Sherlock hated himself, for a moment. Hated fate too. Sherlock had been given every opportunity, every advantage, a loving family with old wealth, a body that not only fit him in every way, but was quite lovely, and a mind that exceeded many. Immaturely, he’d almost squandered it on the drugs and his vain nature. Yet here was John Watson. John who was born with mind and body at odds, John who suffered abuse at his fathers’ hands, John whose family lived in and out of poverty, John who secreted away his money from the time he was sixteen for hormone therapy. John who worked night and day not only to afford his treatment but to fund his schooling, John who was still top of his class when he graduated, despite having had a major surgery in secret, John who went to war. John who lied, who paid off officials, just to fight for Queen and Country (because law ignorantly said that people like him couldn’t serve), John who saw death and warfare, John who ran into a burning building to save a man he loved and respected, John who lost that man in turn when Sholto succumbed to the weight of his own mind and fled, John who almost lost everything because of his selfless heart. John who disobeyed direct orders and ran back into a firefight to drag back a boy who, in John's own words, was so young he couldn’t even yet shave, and was shot for his troubled. Sent back to London destitute, alone, and with a body crippled by his own mind.
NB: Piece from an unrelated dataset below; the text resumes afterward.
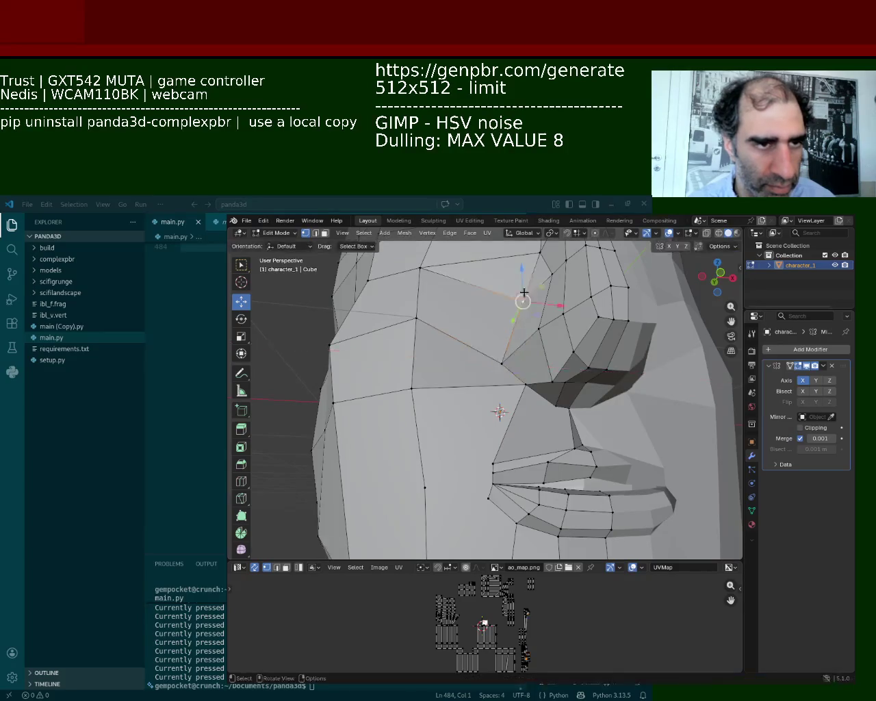
key(g)
click(525, 290)
Reposition the cheek vertex beside the nose with two moves.
middle_drag(525, 290, 531, 315)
John Watson got no breaks in life, few reprieves, he lived a life of heartache and sorrow and pain. Yet here he was, clinging trustingly to Sherlock. Here he was, whole, alive, so alive. He still laughed and quoted Bond movies, still helped his sister and forgave his wrongdoers, he still tolerated Sherlock's antics and proudly stood beside him. He still loved. And of all the people to love, he chose Sherlock.
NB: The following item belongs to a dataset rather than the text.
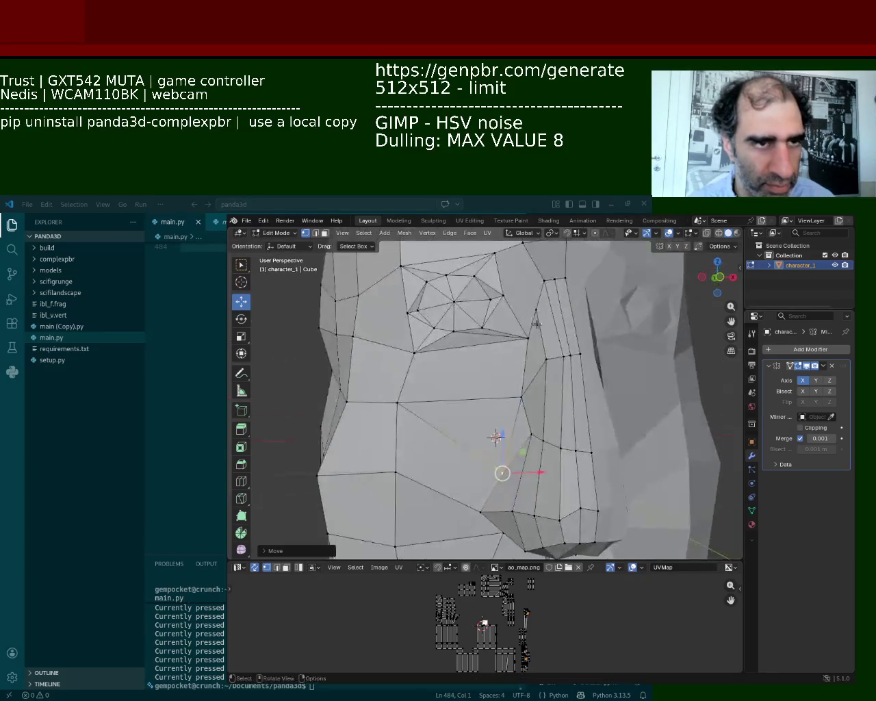
click(531, 434)
key(g)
If Sherlock could, he realized, he would take all of John's pain and misery, if only to repay this man for a moment of his love and affection.


 “Thank you” John whispered the next morning, setting a cup of tea by Sherlock's elbow. He kissed the crown of Sherlock's head. When he went to move away, Sherlock, who hadn’t stopped looking into his microscope at the mold cultures he was studying, flashed out a hand and grabbed John's slightly smaller one.

“I love you.” He said. His voice was low and steady, but his heart raced. He heard John's breath hitch before he gripped Sherlock's hand back. He kissed Sherlock's temple again for a long moment.

“Love you too,” the soldier finally said through awed tears.